# Best online prank to scare your friends to death?



## go4saket (Sep 28, 2007)

Hi Guys!

I just found some thing that actually scared me like hell. One of my friend showed me a website which according to him was made by a person called Peter who died making the site and since then his soul resides in that site and now that site has the power to answer any question you ask him. I didnt believe him but he proved himself right. The rule was that you have to ask only about present and not the future or past. I asked numerious questions and all the answers came out to be true. 

I knew this was some kind of a prank but still got so very scared...

As I am going to tell you the logic behind the prank, you wont enjoy it so much, but play it with some one else who is with you and see his/her reactions. Wanna try???

*Explanation...*
Visit *www.peteranswers.com.

**Information supplied:**

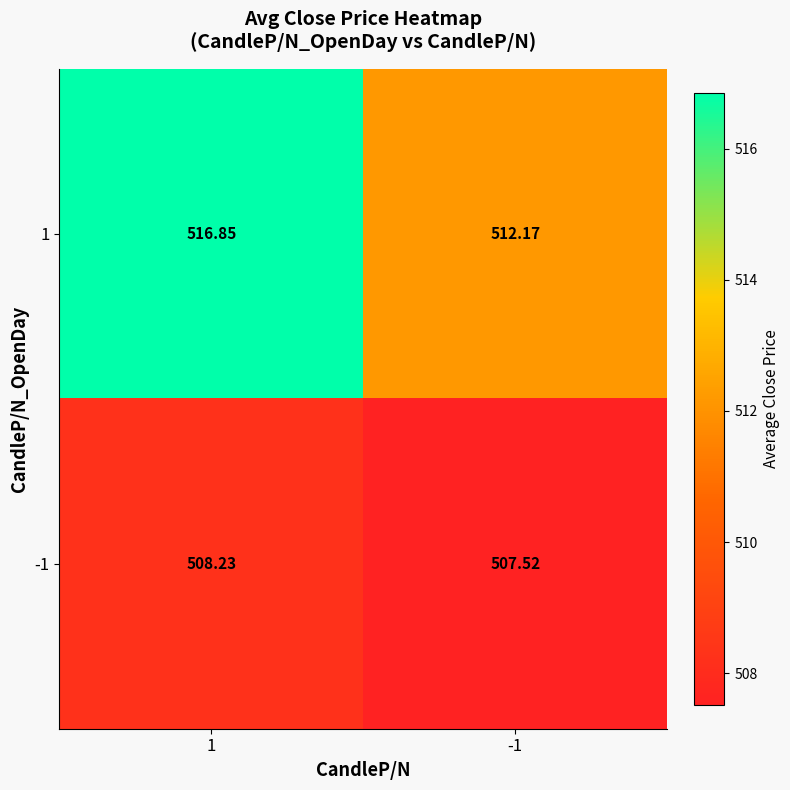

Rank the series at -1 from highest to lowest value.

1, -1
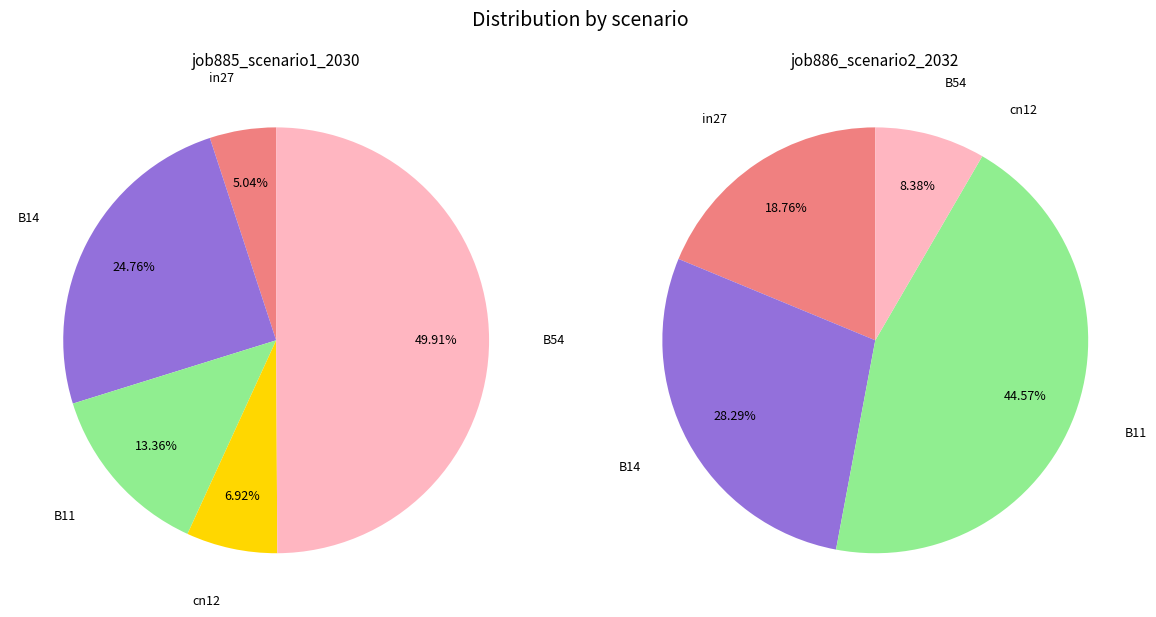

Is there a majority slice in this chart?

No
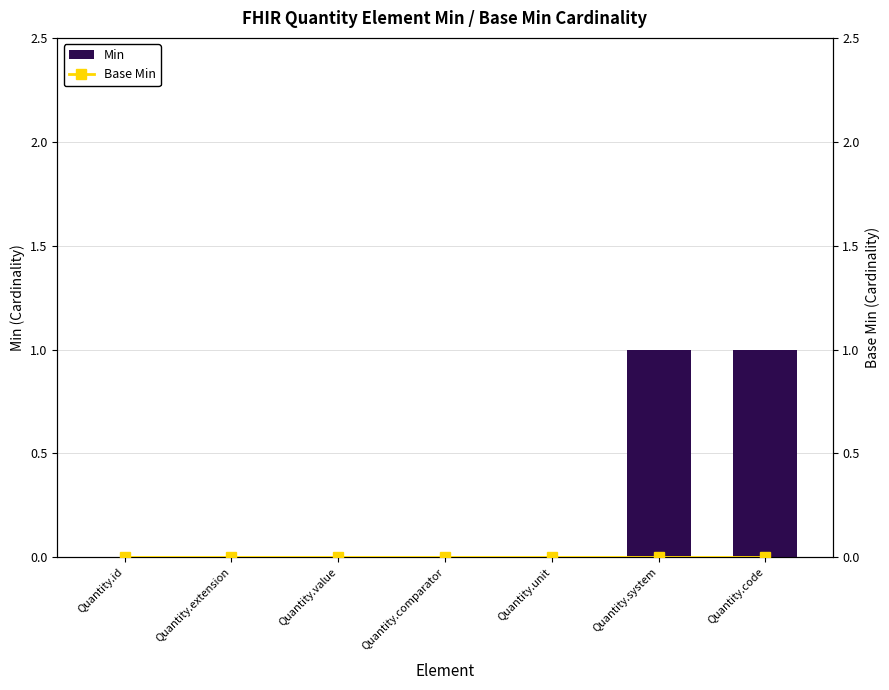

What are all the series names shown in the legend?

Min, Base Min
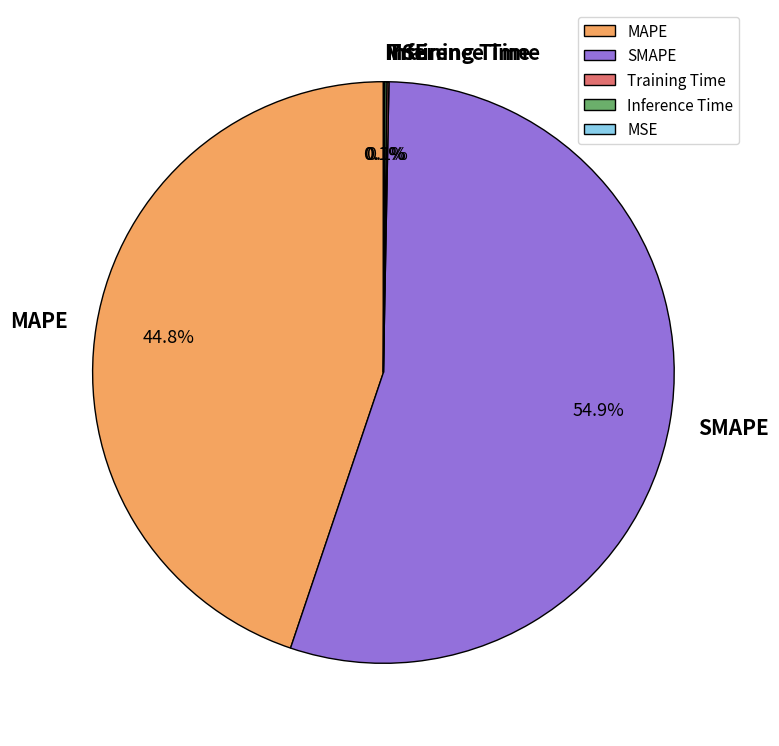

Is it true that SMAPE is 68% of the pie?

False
...
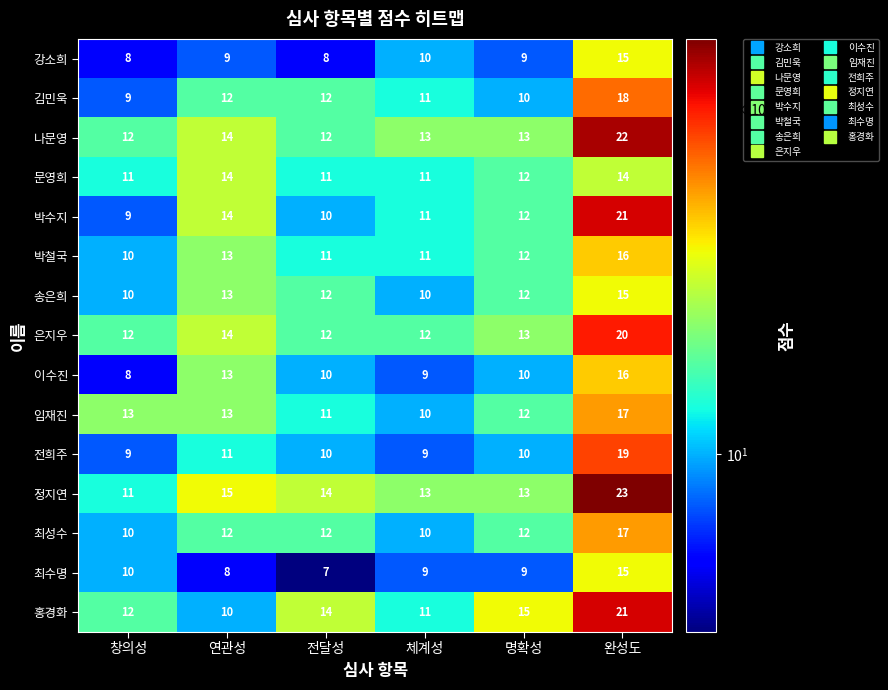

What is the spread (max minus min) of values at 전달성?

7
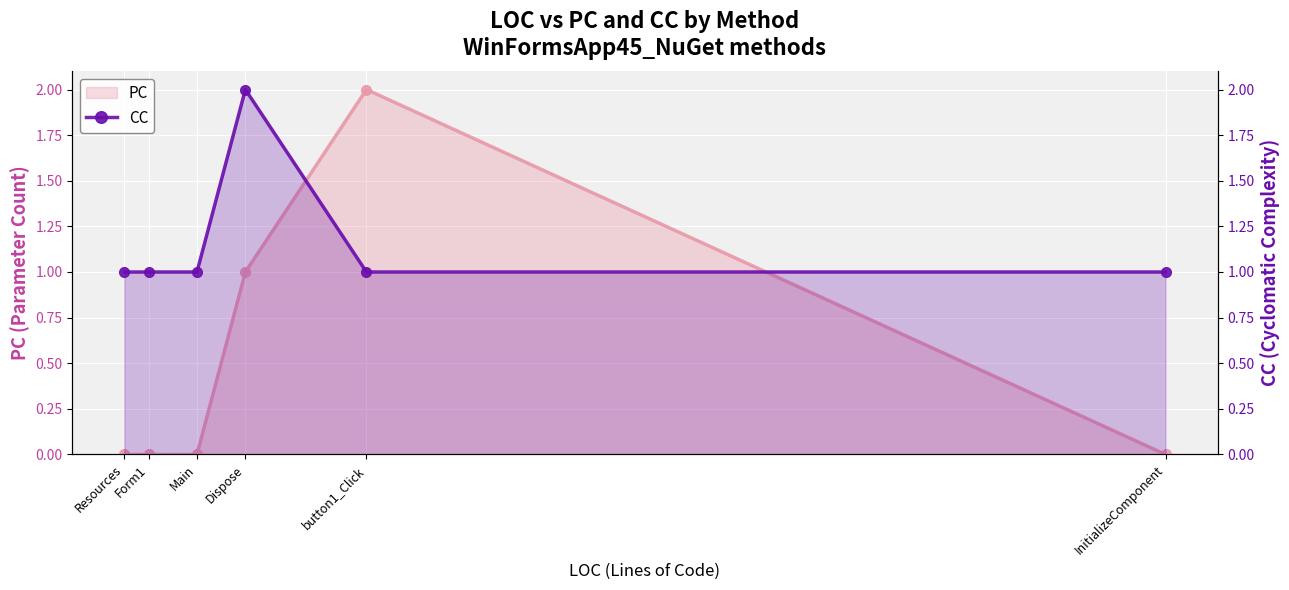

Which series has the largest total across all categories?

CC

**Apply what you read:**
(a) Turn the records from the line containing "Rank the series" through the line containing "Is it true that SMAPE is 68% of the pie?" into a Markdown table with the columns Row and Line, skipping blank lines and leaving out the pictures.
(b) Go on with the forum post about the prank website from the point where it stops.

**Answers by item:**
(a)
| Row | Line |
|---|---|
| 1 | Rank the series at -1 from highest to lowest value. |
| 2 | 1, -1 |
| 3 | Is there a majority slice in this chart? |
| 4 | No |
| 5 | What are all the series names shown in the legend? |
| 6 | Min, Base Min |
| 7 | Is it true that SMAPE is 68% of the pie? |

(b)
Ask your own question. This step just familiarizes you with the site. On the Peter Answers site, there are two text boxes: "Insert Petition" and "Insert Question." The directions tell you to type in either "Peter, please answer the following question:" or "Peter, please answer:" in the petition box. Note the colon ":" at the end of each of these queries. This is essential because without it, you will not be able to proceed to the question box. Once you type the phrase and enter the colon your cursor will automatically be in the question box. You can ask any question you like, but you must end it with a question mark "?". A box will appear with some warnings about privacy, and you'll need to click the "Accept" button to continue. Once you do, Peter will answer with some generic statement. That's not very much fun, is it? Don't worry. The next steps will show you how to pull the prank on your friends.
Gather a friend or two and sit at the computer. You must be the one typing in order for the prank to work.
Have someone else think of a question. You need to know the question before you type anything.
Type a period "." in the "Insert Petition" box. You'll notice that the letter "P" will appear instead of a period.
Type in the answer to the question. As you type each letter or number of the answer, the screen will display one more letter of the phrase, "Peter, please answer the following question:" This means no one will know that you're typing the answer to the question, because it looks like you're typing, "Peter, please answer the following question:".
Type another period "." when you're done entering the answer. When you type another period, the next letter of the petition phrase ("Peter, please answer the following question:") will appear.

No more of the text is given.